-------- Input --------

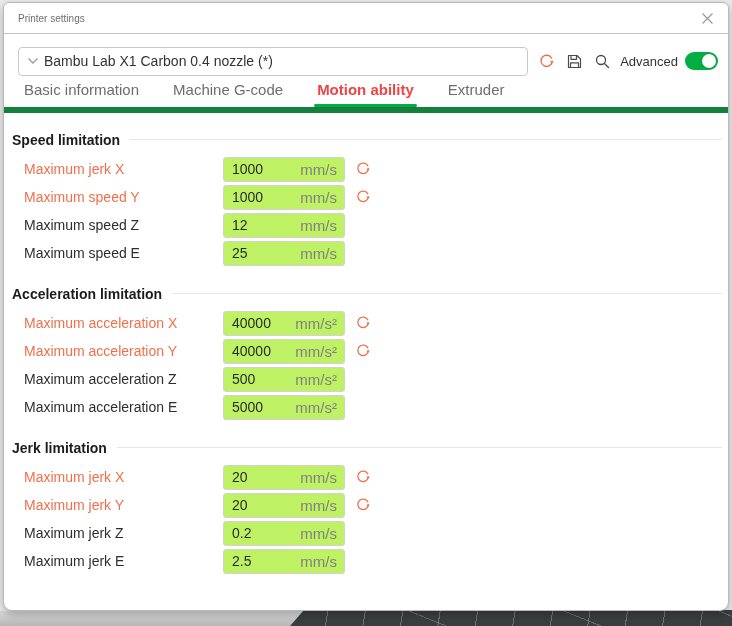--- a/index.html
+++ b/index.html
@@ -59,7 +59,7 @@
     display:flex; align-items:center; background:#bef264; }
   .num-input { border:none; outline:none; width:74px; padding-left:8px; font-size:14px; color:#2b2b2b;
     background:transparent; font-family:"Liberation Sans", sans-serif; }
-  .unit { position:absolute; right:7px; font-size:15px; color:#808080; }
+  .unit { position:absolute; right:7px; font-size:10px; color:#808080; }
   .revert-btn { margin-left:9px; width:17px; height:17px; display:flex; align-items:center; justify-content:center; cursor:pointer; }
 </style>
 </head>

--------
-------- Input --------

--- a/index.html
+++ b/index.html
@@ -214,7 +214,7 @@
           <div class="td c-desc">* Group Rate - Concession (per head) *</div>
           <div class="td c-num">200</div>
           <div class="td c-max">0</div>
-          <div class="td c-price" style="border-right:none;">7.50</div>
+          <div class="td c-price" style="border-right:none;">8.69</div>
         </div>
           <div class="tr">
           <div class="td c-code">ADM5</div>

--------

About this exercise:
Please reproduce, exactly as they appear above, the lines from the line containing "display:flex; align-items:center; background:#bef264;" up to and including the line containing "position:absolute; right:7px; font-size:15px;".

Solution:
     display:flex; align-items:center; background:#bef264; }
   .num-input { border:none; outline:none; width:74px; padding-left:8px; font-size:14px; color:#2b2b2b;
     background:transparent; font-family:"Liberation Sans", sans-serif; }
-  .unit { position:absolute; right:7px; font-size:15px; color:#808080; }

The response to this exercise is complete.